Porto Alegre, 23 de maio de 2019.


DES. SÉRGIO MIGUEL ACHUTTI BLATTES,
Relator.

RELATÓRIO
Des. Sérgio Miguel Achutti Blattes (RELATOR)
Adoto o relatório da decisão recorrida (fls. 181-181v):
RELATÓRIO
Dionathan de Moraes Camara, já qualificado nos autos, foi denunciado pelo Ministério Público pelo crime de:
(a) homicídio tentado contra Gelson Doralino Fraga Reis, policial militar, fato ocorrido no dia 17 de junho de 2016, por volta das 14h30min, na Rua Dois, Bairro Jardim Carvalho, nesta Capital;
(b) homicídio tentado contra Adriano Pereira dos Santos, policial militar, nas mesmas condições de tempo e lugar antes descritas;
(c) receptação do automóvel FORD/EcoSport, XLS 1.6, flex, cor prata, placas IPA 8713, no período compreendido entre os dias 05 e 17 de junho de 2016, em circunstâncias não esclarecidas.
(d) porte de arma de fogo, no dia 17 de junho de 2016, por volta das 14h30min, na Rua Dois B, n° 1557, Bairro Jardim Carvalho, Porto Alegre/RS.
O acusado foi preso em flagrante (fl. 16).
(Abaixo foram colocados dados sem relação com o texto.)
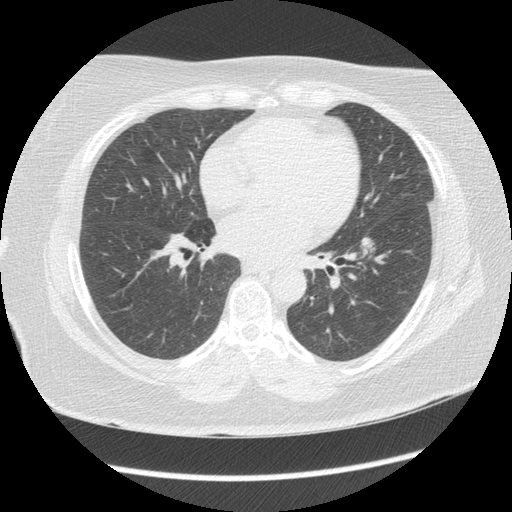
Low-dose screening chest CT, one axial slice. Slice 65 of 144 in the series (ordered by position). 120 kVp. Lung window (W 1500 / L -600 HU). 2.5 mm slice thickness. 512 × 512 image matrix.
Annotated regions visible in this slice (outlined manually by an expert reader):
- lesion 1 (tumor, lower lobe of left lung): bounding box (x1, y1, x2, y2) in pixels: (360, 237, 376, 254)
O APF foi homologado e a prisão em flagrante convertida em preventiva (fl. 49).
A denúncia foi recebida em 13/07/2016 (fl. 110).
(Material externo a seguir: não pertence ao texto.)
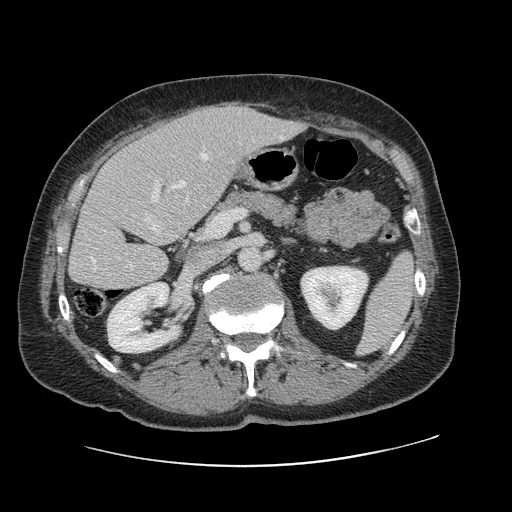
Contrast-enhanced abdominal CT, one axial slice. Position 50 of 138 along the scan axis. 120 kVp. Intravenous contrast given. Soft-tissue window (W 400 / L 40 HU). 2.5 mm slice thickness. 512 × 512 image matrix. From the clinical record (not read from this slice): patient: male, age 46 years at operation; diagnosis: colorectal cancer liver metastases, imaged before liver resection; multiple liver metastases: no; largest metastasis: 3.3 cm; disease in both lobes: no.
Annotated regions visible in this slice (manually delineated by an expert):
- hepatic veins: bounding box <91,154,227,270> (left, top, right, bottom; pixels)
- liver: <70,104,300,291>
- planned liver remnant (the part of the liver to remain after resection): <70,141,198,291>
- portal vein (with intrahepatic branches): <151,180,160,203>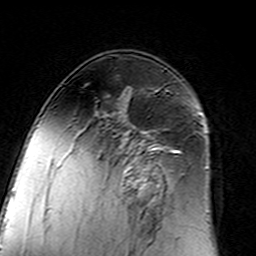
Breast MRI (dynamic contrast-enhanced), one axial slice. Slice 89 of 160 in the series (ordered by position). Cropped to one breast. Dynamic contrast-enhanced series, time point 2 of 7 at this slice position (early post-contrast). 3 T. TE 4.6 ms, TR 7.4 ms. 1 mm slice thickness. 256 × 256 image matrix, field of view 144 × 144 mm. Female patient.
Outlined on this slice (semi-automatically segmented with operator editing):
- enhancing-tissue mask used for the functional tumour volume (all voxels passing the contrast-enhancement thresholds inside the analysis volume; usually the tumour): bounding box (x1, y1, x2, y2) in pixels: (97, 126, 183, 206)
O réu foi citado (fl. 143), apresentando resposta à acusação (fls. 212/214).
Em audiência, foram inquiridas as vítimas e uma testemunha (fls. 239/244-v e 261/262) e, por fim, interrogado o réu (fls. 262/264).
Encerrada a instrução, o Ministério Público, oralmente, postulou a procedência da ação penal nesta fase e a consequente pronúncia dos réu, na forma da inicial (fls. 267/290). A defesa do réu, por sua vez, postulou a impronúncia do acusado ou, subsidiariamente, o a desclassificação do delito (fls. 270/279).
[...].

Acresço que sobreveio decisão de desclassificar a imputação contida na denúncia para outra de competência do Juízo Comum, fulcro no artigo 419 do Código de Processo Penal (fls. 181-184v).
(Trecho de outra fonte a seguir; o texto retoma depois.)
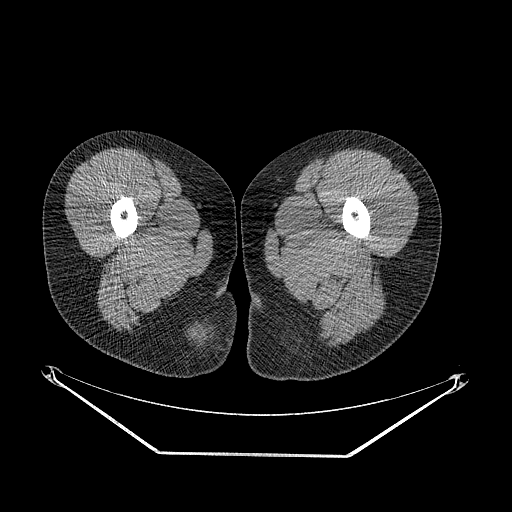
CT of an extremity soft-tissue mass (from a PET/CT study), one axial slice. Reconstruction kernel STANDARD. Soft-tissue window (W 400 / L 40 HU). 3.75 mm slice thickness. 512 × 512 image matrix. Female patient. Case-level facts recorded for this patient, not image findings: histological type: epithelioid sarcoma; grade: intermediate; site of the primary tumour: right buttock.
Annotated regions visible in this slice (expert contour drawn on MRI and transferred to this co-registered scan by the dataset authors):
- gross tumour volume including surrounding oedema: bounding box [x1, y1, x2, y2] px = [178, 317, 234, 384]
- gross tumour volume (mass): [189, 326, 211, 346]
Assegurado o direito de recorrer em liberdade.
Decisão publicada em 02.03.2018 (fl. 185).
Partes intimadas (MP à fl. 185v, réu à fl. 204).
Recurso em Sentido Estrito interposto pelo Ministério Público (fl. 186).
Em suas razões, o Ministério Público postula o provimento do recurso, ao efeito de que seja definida a competência do Tribunal do Júri para julgar o processo em epígrafe. Refere que o acervo probatório dos autos é suficiente a demonstrar a atuação do réu com animus necandi, a materialidade, a autoria dos delitos imputados e qualificadoras. Analisa a prova oral produzida. Pugna, pois, pela admissão da pretensão acusatória formulada na denúncia e a pronúncia do réu (fls. 186-189).
Apresentadas as contrarrazões (fls. 190-198).
Decisão mantida em juízo de retratação (fl. 206).
Nesta instância, a Procuradoria de Justiça exara parecer pelo conhecimento e desprovimento do recurso ministerial (fls. 208-210).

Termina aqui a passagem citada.